■ **WHAT YOU HAVE TO DO**: Word by word and line by line, write out all of the records.

■ **RECORDS FOR THIS EXERCISE**:
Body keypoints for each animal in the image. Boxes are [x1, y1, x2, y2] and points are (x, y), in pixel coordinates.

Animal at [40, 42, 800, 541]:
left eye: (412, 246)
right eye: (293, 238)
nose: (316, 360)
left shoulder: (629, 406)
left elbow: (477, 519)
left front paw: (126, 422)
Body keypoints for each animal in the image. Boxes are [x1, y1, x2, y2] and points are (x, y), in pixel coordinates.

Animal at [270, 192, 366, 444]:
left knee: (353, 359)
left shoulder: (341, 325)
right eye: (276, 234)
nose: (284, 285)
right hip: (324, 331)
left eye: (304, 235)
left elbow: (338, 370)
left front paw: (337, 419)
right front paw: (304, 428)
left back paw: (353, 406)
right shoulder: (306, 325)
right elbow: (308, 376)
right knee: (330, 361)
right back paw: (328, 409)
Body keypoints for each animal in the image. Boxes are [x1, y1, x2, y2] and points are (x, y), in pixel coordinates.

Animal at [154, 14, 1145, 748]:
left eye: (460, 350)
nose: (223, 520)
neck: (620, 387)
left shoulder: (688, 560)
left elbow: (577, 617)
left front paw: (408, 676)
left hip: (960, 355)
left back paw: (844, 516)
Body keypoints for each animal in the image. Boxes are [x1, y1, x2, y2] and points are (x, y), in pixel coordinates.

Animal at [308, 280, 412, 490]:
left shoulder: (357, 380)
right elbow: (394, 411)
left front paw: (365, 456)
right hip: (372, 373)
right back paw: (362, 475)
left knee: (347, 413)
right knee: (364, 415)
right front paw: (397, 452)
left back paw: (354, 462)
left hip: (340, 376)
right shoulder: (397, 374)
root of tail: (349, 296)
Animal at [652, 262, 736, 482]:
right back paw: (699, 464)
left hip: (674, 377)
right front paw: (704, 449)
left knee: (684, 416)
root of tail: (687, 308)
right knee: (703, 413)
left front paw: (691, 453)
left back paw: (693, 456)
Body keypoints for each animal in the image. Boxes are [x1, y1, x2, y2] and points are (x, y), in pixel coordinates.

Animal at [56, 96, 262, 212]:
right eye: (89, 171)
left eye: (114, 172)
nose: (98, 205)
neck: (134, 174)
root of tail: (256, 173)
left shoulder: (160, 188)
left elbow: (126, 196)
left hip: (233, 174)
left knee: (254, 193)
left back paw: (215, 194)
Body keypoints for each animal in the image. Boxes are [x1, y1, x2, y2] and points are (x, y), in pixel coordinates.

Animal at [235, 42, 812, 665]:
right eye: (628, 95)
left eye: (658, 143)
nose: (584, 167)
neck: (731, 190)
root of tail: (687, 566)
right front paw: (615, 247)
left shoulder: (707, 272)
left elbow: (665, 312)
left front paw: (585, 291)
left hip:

■ **RESULT**:
Body keypoints for each animal in the image. Boxes are [x1, y1, x2, y2] and points are (x, y), in pixel coordinates.

Animal at [40, 42, 800, 541]:
left eye: (412, 246)
right eye: (293, 238)
nose: (316, 360)
left shoulder: (629, 406)
left elbow: (477, 519)
left front paw: (126, 422)
Body keypoints for each animal in the image. Boxes are [x1, y1, x2, y2] and points are (x, y), in pixel coordinates.

Animal at [270, 192, 366, 444]:
left knee: (353, 359)
left shoulder: (341, 325)
right eye: (276, 234)
nose: (284, 285)
right hip: (324, 331)
left eye: (304, 235)
left elbow: (338, 370)
left front paw: (337, 419)
right front paw: (304, 428)
left back paw: (353, 406)
right shoulder: (306, 325)
right elbow: (308, 376)
right knee: (330, 361)
right back paw: (328, 409)
Body keypoints for each animal in the image. Boxes are [x1, y1, x2, y2] and points are (x, y), in pixel coordinates.

Animal at [154, 14, 1145, 748]:
left eye: (460, 350)
nose: (223, 520)
neck: (620, 387)
left shoulder: (688, 560)
left elbow: (577, 617)
left front paw: (408, 676)
left hip: (960, 355)
left back paw: (844, 516)
Body keypoints for each animal in the image. Boxes are [x1, y1, x2, y2] and points are (x, y), in pixel coordinates.

Animal at [308, 280, 412, 490]:
left shoulder: (357, 380)
right elbow: (394, 411)
left front paw: (365, 456)
right hip: (372, 373)
right back paw: (362, 475)
left knee: (347, 413)
right knee: (364, 415)
right front paw: (397, 452)
left back paw: (354, 462)
left hip: (340, 376)
right shoulder: (397, 374)
root of tail: (349, 296)
Animal at [652, 262, 736, 482]:
right back paw: (699, 464)
left hip: (674, 377)
right front paw: (704, 449)
left knee: (684, 416)
root of tail: (687, 308)
right knee: (703, 413)
left front paw: (691, 453)
left back paw: (693, 456)
Body keypoints for each animal in the image. Boxes are [x1, y1, x2, y2] and points are (x, y), in pixel coordinates.

Animal at [56, 96, 262, 212]:
right eye: (89, 171)
left eye: (114, 172)
nose: (98, 205)
neck: (134, 174)
root of tail: (256, 173)
left shoulder: (160, 188)
left elbow: (126, 196)
left hip: (233, 174)
left knee: (254, 193)
left back paw: (215, 194)
Body keypoints for each animal in the image. Boxes are [x1, y1, x2, y2] and points are (x, y), in pixel coordinates.

Animal at [235, 42, 812, 665]:
right eye: (628, 95)
left eye: (658, 143)
nose: (584, 167)
neck: (731, 190)
root of tail: (687, 566)
right front paw: (615, 247)
left shoulder: (707, 272)
left elbow: (665, 312)
left front paw: (585, 291)
left hip:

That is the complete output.